Restaurante O Alberto: Quase quatro décadas a abrir o apetite na Martingança

A história dos lugares também se faz de sabores e paladares, tanto que o arroz de tamboril, a carne de porco à alentejana ou o bacalhau à casa do restaurante O Alberto deram fama à Martingança já há várias décadas.

Alberto Agostinho é o homem atrás do sucesso da casa que nasceu, faz este mês 39 anos, como petisqueira, um espaço pequeno mas muito concorrido graças à ameijoa, ao berbigão, à salada de orelha ou ao chispe que servia sem mãos a medir. Quando abriu o próprio negócio, em 1982, Alberto, então com 26 anos, já tinha um extenso currículo na restauração. Afinal, a vida difícil no concelho de Torres Vedras, na casa materna, onde se contavam 12 filhos, fez o pequeno Alberto abandonar os estudos com apenas 11 anos e a 4.ª classe.

Era preciso trabalhar desde cedo e quis a sorte (ou a falta dela) que Alberto fosse servir para um restaurante no Ribatejo, para onde foi descalço e onde contava trabalhar a troco de umas sandálias. Nunca as recebeu. Em vez disso, ganhou uma tareia do patrão e fugiu a pé, ainda descalço, até que foi resgatado por militares da GNR, que o levaram para o posto, lhe deram de jantar e acertaram contas com o patrão abusador.

Regressou ao restaurante, onde esteve algum tempo, não se lembra bem quanto. Acabou por sair dali direito à Marinha Grande onde tinha dormida porque na cidade já trabalhavam dois dos seus irmãos. Até aos 14 anos serviu em diferentes cafés e numa pensão. Seguiu-se a fábrica de vidro Manuel Pereira Roldão,  onde Alberto fez os primeiros descontos para a segurança social. Graças a alguns desacatos com um irmão, resolveu regressar a Torres Vedras, para casa da mãe, que depressa  o mandou para Lisboa arranjar enprego.

Foi na capital, no Restelo, que ganhou experiência e onde aprendeu muito de cozinha.
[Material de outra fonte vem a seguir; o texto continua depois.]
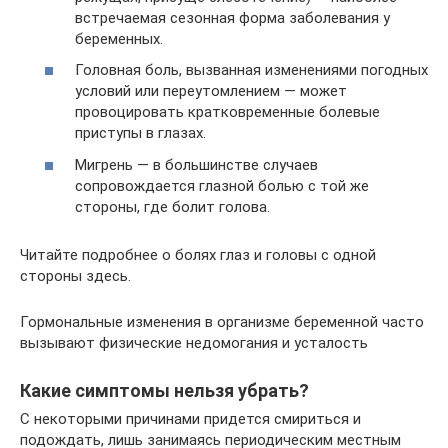
встречаемая сезонная форма заболевания у
беременных.
Головная боль, вызванная изменениями погодных
условий или переутомлением — может
провоцировать кратковременные болевые
приступы в глазах.
Мигрень — в большинстве случаев
сопровождается глазной болью с той же
стороны, где болит голова.
Читайте подробнее о болях глаз и головы с одной
стороны здесь.
Гормональные изменения в организме беременной часто
вызывают физические недомогания и усталость
Какие симптомы нельзя убрать?
С некоторыми причинами придется смириться и
подождать, лишь занимаясь периодическим местным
Foi depois de começar a namorar com a mulher, natural da Martingança, que se mudou para o norte do concelho de Alcobaça, e onde abriu primeiro a petisqueira, que foi sofrendo obras de alargamento e hoje é o restaurante com várias salas e espaço de buffet.

“Até vir o euro correu muito bem”, analisa o empresário, para quem só a pandemia se revelou pior que o fim do escudo. Só vai conseguir reabrir no dia 19, mas nem assim está animado porque os dois fins de semana seguintes são de restrições de circulação e é aos sábados e domingos que a casa melhor trabalha. “Este segundo confinamento foi muito pior do que o primeiro, porque agora foram três meses de encerramento”, reflete Alberto Agostinho, que no verão anterior passou “de 120 clientes por dia para cinco ou seis”.

Agora está decidido em vender o espaço, onde tem feito melhorias ao longo dos anos. Ele sabe que nenhuma das três filhas quer agarrar o negócio. A falta de sucessão, o golpe da pandemia, os seus 65 anos e os 51 que já leva de descontos fazem-no repensar a vida.

Até conseguir encontrar um novo proprietário, deixa o convite para saborear os pratos que sempre levaram multidões de concelhos vizinhos à pequena aldeia da Martingança.